[What you should do]:
Give back exactly the line that contains "X018571Y002600D01*" and all the lines after it in the records below, to the very last, with no other output.
== Segment start ==
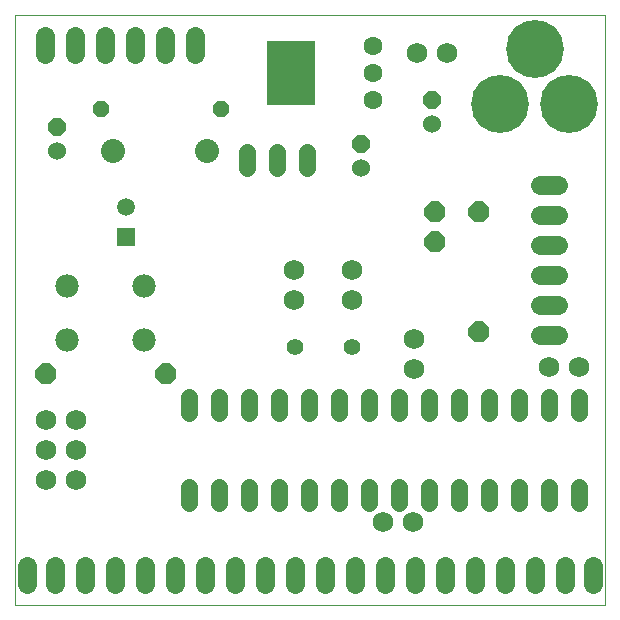
<source format=gts>
G75*
G70*
%OFA0B0*%
%FSLAX24Y24*%
%IPPOS*%
%LPD*%
%AMOC8*
5,1,8,0,0,1.08239X$1,22.5*
%
%ADD10C,0.0000*%
%ADD11C,0.0560*%
%ADD12C,0.0690*%
%ADD13OC8,0.0700*%
%ADD14C,0.0631*%
%ADD15R,0.1615X0.2166*%
%ADD16OC8,0.0600*%
%ADD17C,0.0600*%
%ADD18C,0.1930*%
%ADD19OC8,0.0560*%
%ADD20C,0.0800*%
%ADD21R,0.0594X0.0594*%
%ADD22C,0.0594*%
%ADD23C,0.0560*%
%ADD24C,0.0680*%
%ADD25C,0.0640*%
%ADD26C,0.0780*%
D10*
X005221Y001300D02*
X005221Y020985D01*
X024906Y020985D01*
X024906Y001300D01*
X005221Y001300D01*
D11*
X011021Y004710D02*
X011021Y005230D01*
X012021Y005230D02*
X012021Y004710D01*
X013021Y004710D02*
X013021Y005230D01*
X014021Y005230D02*
X014021Y004710D01*
X015021Y004710D02*
X015021Y005230D01*
X016021Y005230D02*
X016021Y004710D01*
X017021Y004710D02*
X017021Y005230D01*
X018021Y005230D02*
X018021Y004710D01*
X019021Y004710D02*
X019021Y005230D01*
X020021Y005230D02*
X020021Y004710D01*
X021021Y004710D02*
X021021Y005230D01*
X022021Y005230D02*
X022021Y004710D01*
X023021Y004710D02*
X023021Y005230D01*
X024021Y005230D02*
X024021Y004710D01*
X024021Y007710D02*
X024021Y008230D01*
X023021Y008230D02*
X023021Y007710D01*
X022021Y007710D02*
X022021Y008230D01*
X021021Y008230D02*
X021021Y007710D01*
X020021Y007710D02*
X020021Y008230D01*
X019021Y008230D02*
X019021Y007710D01*
X018021Y007710D02*
X018021Y008230D01*
X017021Y008230D02*
X017021Y007710D01*
X016021Y007710D02*
X016021Y008230D01*
X015021Y008230D02*
X015021Y007710D01*
X014021Y007710D02*
X014021Y008230D01*
X013021Y008230D02*
X013021Y007710D01*
X012021Y007710D02*
X012021Y008230D01*
X011021Y008230D02*
X011021Y007710D01*
X012962Y015886D02*
X012962Y016406D01*
X013962Y016406D02*
X013962Y015886D01*
X014962Y015886D02*
X014962Y016406D01*
D12*
X018626Y019698D03*
X019626Y019698D03*
X016462Y012488D03*
X016462Y011488D03*
X014537Y011473D03*
X014537Y012473D03*
X018531Y010172D03*
X018531Y009172D03*
X023026Y009245D03*
X024026Y009245D03*
X018503Y004066D03*
X017503Y004066D03*
D13*
X010251Y009013D03*
X006251Y009013D03*
X019236Y013415D03*
X019236Y014415D03*
X020681Y014392D03*
X020681Y010392D03*
D14*
X017177Y018144D03*
X017177Y019049D03*
X017177Y019955D03*
D15*
X014421Y019049D03*
D16*
X016775Y016662D03*
X019122Y018143D03*
X006637Y017246D03*
D17*
X006637Y016446D03*
X016775Y015862D03*
X019122Y017343D03*
D18*
X021388Y018001D03*
X022569Y019851D03*
X023711Y018001D03*
D19*
X012091Y017830D03*
X008091Y017830D03*
D20*
X008496Y016451D03*
X011645Y016451D03*
D21*
X008932Y013581D03*
D22*
X008932Y014565D03*
D23*
X014548Y009910D03*
X016448Y009910D03*
D24*
X007255Y007480D03*
X007255Y006480D03*
X006255Y006480D03*
X006255Y007480D03*
X006255Y005480D03*
X007255Y005480D03*
D25*
X007571Y002600D02*
X007571Y002000D01*
X008571Y002000D02*
X008571Y002600D01*
X009571Y002600D02*
X009571Y002000D01*
X010571Y002000D02*
X010571Y002600D01*
X011571Y002600D02*
X011571Y002000D01*
X012571Y002000D02*
X012571Y002600D01*
X013571Y002600D02*
X013571Y002000D01*
X014571Y002000D02*
X014571Y002600D01*
X015571Y002600D02*
X015571Y002000D01*
X016571Y002000D02*
X016571Y002600D01*
X017571Y002600D02*
X017571Y002000D01*
X018571Y002000D02*
X018571Y002600D01*
X019571Y002600D02*
X019571Y002000D01*
X020571Y002000D02*
X020571Y002600D01*
X021571Y002600D02*
X021571Y002000D01*
X022571Y002000D02*
X022571Y002600D01*
X023571Y002600D02*
X023571Y002000D01*
X024506Y002000D02*
X024506Y002600D01*
X023319Y010303D02*
X022719Y010303D01*
X022719Y011303D02*
X023319Y011303D01*
X023319Y012303D02*
X022719Y012303D01*
X022719Y013303D02*
X023319Y013303D01*
X023319Y014303D02*
X022719Y014303D01*
X022719Y015303D02*
X023319Y015303D01*
X011221Y019680D02*
X011221Y020280D01*
X010221Y020280D02*
X010221Y019680D01*
X009221Y019680D02*
X009221Y020280D01*
X008221Y020280D02*
X008221Y019680D01*
X007221Y019680D02*
X007221Y020280D01*
X006221Y020280D02*
X006221Y019680D01*
X006571Y002600D02*
X006571Y002000D01*
X005636Y002000D02*
X005636Y002600D01*
D26*
X006971Y010150D03*
X009531Y010150D03*
X009531Y011930D03*
X006971Y011930D03*
M02*

</source>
== Segment end ==
[Completed exercise]:
X018571Y002600D01*
X019571Y002600D02*
X019571Y002000D01*
X020571Y002000D02*
X020571Y002600D01*
X021571Y002600D02*
X021571Y002000D01*
X022571Y002000D02*
X022571Y002600D01*
X023571Y002600D02*
X023571Y002000D01*
X024506Y002000D02*
X024506Y002600D01*
X023319Y010303D02*
X022719Y010303D01*
X022719Y011303D02*
X023319Y011303D01*
X023319Y012303D02*
X022719Y012303D01*
X022719Y013303D02*
X023319Y013303D01*
X023319Y014303D02*
X022719Y014303D01*
X022719Y015303D02*
X023319Y015303D01*
X011221Y019680D02*
X011221Y020280D01*
X010221Y020280D02*
X010221Y019680D01*
X009221Y019680D02*
X009221Y020280D01*
X008221Y020280D02*
X008221Y019680D01*
X007221Y019680D02*
X007221Y020280D01*
X006221Y020280D02*
X006221Y019680D01*
X006571Y002600D02*
X006571Y002000D01*
X005636Y002000D02*
X005636Y002600D01*
D26*
X006971Y010150D03*
X009531Y010150D03*
X009531Y011930D03*
X006971Y011930D03*
M02*

</source>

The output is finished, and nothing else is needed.